>>>>>
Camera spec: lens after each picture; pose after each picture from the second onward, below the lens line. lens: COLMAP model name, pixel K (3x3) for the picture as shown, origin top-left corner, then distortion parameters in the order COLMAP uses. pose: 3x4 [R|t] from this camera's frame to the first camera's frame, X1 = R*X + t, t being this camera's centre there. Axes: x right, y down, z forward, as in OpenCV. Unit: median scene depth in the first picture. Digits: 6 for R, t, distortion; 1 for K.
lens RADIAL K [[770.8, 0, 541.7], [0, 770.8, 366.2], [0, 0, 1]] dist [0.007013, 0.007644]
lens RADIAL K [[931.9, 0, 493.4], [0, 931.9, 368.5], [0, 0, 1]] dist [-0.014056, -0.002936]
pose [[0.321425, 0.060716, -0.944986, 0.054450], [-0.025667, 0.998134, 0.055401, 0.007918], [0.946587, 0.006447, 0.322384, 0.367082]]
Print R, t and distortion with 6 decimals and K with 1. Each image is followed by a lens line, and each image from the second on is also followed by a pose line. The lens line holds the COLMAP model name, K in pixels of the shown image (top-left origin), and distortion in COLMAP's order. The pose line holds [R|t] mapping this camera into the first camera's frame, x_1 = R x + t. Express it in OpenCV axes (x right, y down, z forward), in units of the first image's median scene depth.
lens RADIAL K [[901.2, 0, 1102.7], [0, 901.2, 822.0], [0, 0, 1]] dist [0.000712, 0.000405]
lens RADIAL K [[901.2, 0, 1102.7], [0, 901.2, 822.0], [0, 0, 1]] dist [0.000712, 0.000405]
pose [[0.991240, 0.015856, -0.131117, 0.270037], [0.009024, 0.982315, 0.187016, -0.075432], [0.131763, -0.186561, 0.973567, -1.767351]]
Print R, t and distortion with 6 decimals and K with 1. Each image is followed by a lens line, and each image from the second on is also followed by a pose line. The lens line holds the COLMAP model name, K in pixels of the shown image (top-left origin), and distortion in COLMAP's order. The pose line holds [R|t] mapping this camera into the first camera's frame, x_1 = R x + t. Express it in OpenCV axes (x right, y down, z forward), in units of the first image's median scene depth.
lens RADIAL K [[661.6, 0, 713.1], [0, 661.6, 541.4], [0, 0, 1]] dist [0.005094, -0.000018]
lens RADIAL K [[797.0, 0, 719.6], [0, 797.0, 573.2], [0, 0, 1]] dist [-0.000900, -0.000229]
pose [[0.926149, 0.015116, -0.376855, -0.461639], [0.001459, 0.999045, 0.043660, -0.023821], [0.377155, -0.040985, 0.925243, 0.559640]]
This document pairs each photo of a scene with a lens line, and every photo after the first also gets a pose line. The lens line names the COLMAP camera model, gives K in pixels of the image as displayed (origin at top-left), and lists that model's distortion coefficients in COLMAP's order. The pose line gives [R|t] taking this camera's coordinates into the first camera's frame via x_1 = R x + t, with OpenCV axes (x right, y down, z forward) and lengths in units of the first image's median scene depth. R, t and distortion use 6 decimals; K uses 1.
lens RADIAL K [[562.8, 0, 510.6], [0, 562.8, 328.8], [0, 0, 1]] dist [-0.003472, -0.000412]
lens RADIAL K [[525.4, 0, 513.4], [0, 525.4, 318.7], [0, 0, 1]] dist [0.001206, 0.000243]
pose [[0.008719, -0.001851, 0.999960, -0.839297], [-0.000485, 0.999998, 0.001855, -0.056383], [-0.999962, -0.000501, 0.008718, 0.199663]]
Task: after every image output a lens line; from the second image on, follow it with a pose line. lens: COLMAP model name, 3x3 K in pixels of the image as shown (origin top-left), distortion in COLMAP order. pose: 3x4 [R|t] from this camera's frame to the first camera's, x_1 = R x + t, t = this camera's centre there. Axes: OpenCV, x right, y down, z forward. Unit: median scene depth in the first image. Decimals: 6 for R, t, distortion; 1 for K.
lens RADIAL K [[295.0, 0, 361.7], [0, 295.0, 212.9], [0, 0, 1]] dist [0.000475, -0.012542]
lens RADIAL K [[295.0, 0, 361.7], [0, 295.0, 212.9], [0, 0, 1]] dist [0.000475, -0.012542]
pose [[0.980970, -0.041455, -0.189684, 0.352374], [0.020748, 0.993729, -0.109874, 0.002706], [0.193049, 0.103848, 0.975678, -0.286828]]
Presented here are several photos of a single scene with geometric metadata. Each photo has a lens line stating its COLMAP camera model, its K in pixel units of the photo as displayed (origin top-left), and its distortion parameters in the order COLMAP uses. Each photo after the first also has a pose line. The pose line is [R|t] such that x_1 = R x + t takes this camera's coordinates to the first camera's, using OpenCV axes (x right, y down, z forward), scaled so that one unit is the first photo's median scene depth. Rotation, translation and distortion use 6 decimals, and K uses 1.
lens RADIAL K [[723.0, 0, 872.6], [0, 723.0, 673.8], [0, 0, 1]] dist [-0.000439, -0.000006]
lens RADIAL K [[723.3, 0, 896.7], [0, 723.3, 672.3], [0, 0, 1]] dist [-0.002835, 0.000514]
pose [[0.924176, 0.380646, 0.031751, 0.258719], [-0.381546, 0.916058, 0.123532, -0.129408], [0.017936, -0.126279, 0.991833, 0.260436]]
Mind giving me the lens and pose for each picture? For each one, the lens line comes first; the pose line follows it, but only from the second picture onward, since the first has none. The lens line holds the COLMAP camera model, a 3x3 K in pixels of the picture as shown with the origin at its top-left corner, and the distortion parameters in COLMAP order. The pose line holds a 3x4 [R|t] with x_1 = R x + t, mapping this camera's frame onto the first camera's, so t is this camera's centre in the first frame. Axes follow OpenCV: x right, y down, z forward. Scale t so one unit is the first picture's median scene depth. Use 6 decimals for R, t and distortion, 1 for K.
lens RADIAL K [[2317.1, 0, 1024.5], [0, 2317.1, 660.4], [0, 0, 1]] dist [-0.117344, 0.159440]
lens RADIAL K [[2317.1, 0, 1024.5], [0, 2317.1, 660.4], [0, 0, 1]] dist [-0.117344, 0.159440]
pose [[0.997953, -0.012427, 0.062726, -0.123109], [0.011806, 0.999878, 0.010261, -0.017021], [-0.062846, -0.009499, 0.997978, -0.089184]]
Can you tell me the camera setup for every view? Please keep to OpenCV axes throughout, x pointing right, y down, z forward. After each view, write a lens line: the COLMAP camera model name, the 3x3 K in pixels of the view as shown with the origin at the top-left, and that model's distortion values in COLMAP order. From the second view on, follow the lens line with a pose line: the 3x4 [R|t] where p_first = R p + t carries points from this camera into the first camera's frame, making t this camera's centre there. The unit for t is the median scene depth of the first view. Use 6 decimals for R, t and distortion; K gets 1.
<<<<<
Description of the task:
Retype each entry exactly, leaving none of them out.

Your solution:
Camera spec: lens after each picture; pose after each picture from the second onward, below the lens line. lens: COLMAP model name, pixel K (3x3) for the picture as shown, origin top-left corner, then distortion parameters in the order COLMAP uses. pose: 3x4 [R|t] from this camera's frame to the first camera's frame, X1 = R*X + t, t being this camera's centre there. Axes: x right, y down, z forward, as in OpenCV. Unit: median scene depth in the first picture. Digits: 6 for R, t, distortion; 1 for K.
lens RADIAL K [[770.8, 0, 541.7], [0, 770.8, 366.2], [0, 0, 1]] dist [0.007013, 0.007644]
lens RADIAL K [[931.9, 0, 493.4], [0, 931.9, 368.5], [0, 0, 1]] dist [-0.014056, -0.002936]
pose [[0.321425, 0.060716, -0.944986, 0.054450], [-0.025667, 0.998134, 0.055401, 0.007918], [0.946587, 0.006447, 0.322384, 0.367082]]
Print R, t and distortion with 6 decimals and K with 1. Each image is followed by a lens line, and each image from the second on is also followed by a pose line. The lens line holds the COLMAP model name, K in pixels of the shown image (top-left origin), and distortion in COLMAP's order. The pose line holds [R|t] mapping this camera into the first camera's frame, x_1 = R x + t. Express it in OpenCV axes (x right, y down, z forward), in units of the first image's median scene depth.
lens RADIAL K [[901.2, 0, 1102.7], [0, 901.2, 822.0], [0, 0, 1]] dist [0.000712, 0.000405]
lens RADIAL K [[901.2, 0, 1102.7], [0, 901.2, 822.0], [0, 0, 1]] dist [0.000712, 0.000405]
pose [[0.991240, 0.015856, -0.131117, 0.270037], [0.009024, 0.982315, 0.187016, -0.075432], [0.131763, -0.186561, 0.973567, -1.767351]]
Print R, t and distortion with 6 decimals and K with 1. Each image is followed by a lens line, and each image from the second on is also followed by a pose line. The lens line holds the COLMAP model name, K in pixels of the shown image (top-left origin), and distortion in COLMAP's order. The pose line holds [R|t] mapping this camera into the first camera's frame, x_1 = R x + t. Express it in OpenCV axes (x right, y down, z forward), in units of the first image's median scene depth.
lens RADIAL K [[661.6, 0, 713.1], [0, 661.6, 541.4], [0, 0, 1]] dist [0.005094, -0.000018]
lens RADIAL K [[797.0, 0, 719.6], [0, 797.0, 573.2], [0, 0, 1]] dist [-0.000900, -0.000229]
pose [[0.926149, 0.015116, -0.376855, -0.461639], [0.001459, 0.999045, 0.043660, -0.023821], [0.377155, -0.040985, 0.925243, 0.559640]]
This document pairs each photo of a scene with a lens line, and every photo after the first also gets a pose line. The lens line names the COLMAP camera model, gives K in pixels of the image as displayed (origin at top-left), and lists that model's distortion coefficients in COLMAP's order. The pose line gives [R|t] taking this camera's coordinates into the first camera's frame via x_1 = R x + t, with OpenCV axes (x right, y down, z forward) and lengths in units of the first image's median scene depth. R, t and distortion use 6 decimals; K uses 1.
lens RADIAL K [[562.8, 0, 510.6], [0, 562.8, 328.8], [0, 0, 1]] dist [-0.003472, -0.000412]
lens RADIAL K [[525.4, 0, 513.4], [0, 525.4, 318.7], [0, 0, 1]] dist [0.001206, 0.000243]
pose [[0.008719, -0.001851, 0.999960, -0.839297], [-0.000485, 0.999998, 0.001855, -0.056383], [-0.999962, -0.000501, 0.008718, 0.199663]]
Task: after every image output a lens line; from the second image on, follow it with a pose line. lens: COLMAP model name, 3x3 K in pixels of the image as shown (origin top-left), distortion in COLMAP order. pose: 3x4 [R|t] from this camera's frame to the first camera's, x_1 = R x + t, t = this camera's centre there. Axes: OpenCV, x right, y down, z forward. Unit: median scene depth in the first image. Decimals: 6 for R, t, distortion; 1 for K.
lens RADIAL K [[295.0, 0, 361.7], [0, 295.0, 212.9], [0, 0, 1]] dist [0.000475, -0.012542]
lens RADIAL K [[295.0, 0, 361.7], [0, 295.0, 212.9], [0, 0, 1]] dist [0.000475, -0.012542]
pose [[0.980970, -0.041455, -0.189684, 0.352374], [0.020748, 0.993729, -0.109874, 0.002706], [0.193049, 0.103848, 0.975678, -0.286828]]
Presented here are several photos of a single scene with geometric metadata. Each photo has a lens line stating its COLMAP camera model, its K in pixel units of the photo as displayed (origin top-left), and its distortion parameters in the order COLMAP uses. Each photo after the first also has a pose line. The pose line is [R|t] such that x_1 = R x + t takes this camera's coordinates to the first camera's, using OpenCV axes (x right, y down, z forward), scaled so that one unit is the first photo's median scene depth. Rotation, translation and distortion use 6 decimals, and K uses 1.
lens RADIAL K [[723.0, 0, 872.6], [0, 723.0, 673.8], [0, 0, 1]] dist [-0.000439, -0.000006]
lens RADIAL K [[723.3, 0, 896.7], [0, 723.3, 672.3], [0, 0, 1]] dist [-0.002835, 0.000514]
pose [[0.924176, 0.380646, 0.031751, 0.258719], [-0.381546, 0.916058, 0.123532, -0.129408], [0.017936, -0.126279, 0.991833, 0.260436]]
Mind giving me the lens and pose for each picture? For each one, the lens line comes first; the pose line follows it, but only from the second picture onward, since the first has none. The lens line holds the COLMAP camera model, a 3x3 K in pixels of the picture as shown with the origin at its top-left corner, and the distortion parameters in COLMAP order. The pose line holds a 3x4 [R|t] with x_1 = R x + t, mapping this camera's frame onto the first camera's, so t is this camera's centre in the first frame. Axes follow OpenCV: x right, y down, z forward. Scale t so one unit is the first picture's median scene depth. Use 6 decimals for R, t and distortion, 1 for K.
lens RADIAL K [[2317.1, 0, 1024.5], [0, 2317.1, 660.4], [0, 0, 1]] dist [-0.117344, 0.159440]
lens RADIAL K [[2317.1, 0, 1024.5], [0, 2317.1, 660.4], [0, 0, 1]] dist [-0.117344, 0.159440]
pose [[0.997953, -0.012427, 0.062726, -0.123109], [0.011806, 0.999878, 0.010261, -0.017021], [-0.062846, -0.009499, 0.997978, -0.089184]]
Can you tell me the camera setup for every view? Please keep to OpenCV axes throughout, x pointing right, y down, z forward. After each view, write a lens line: the COLMAP camera model name, the 3x3 K in pixels of the view as shown with the origin at the top-left, and that model's distortion values in COLMAP order. From the second view on, follow the lens line with a pose line: the 3x4 [R|t] where p_first = R p + t carries points from this camera into the first camera's frame, making t this camera's centre there. The unit for t is the median scene depth of the first view. Use 6 decimals for R, t and distortion; K gets 1.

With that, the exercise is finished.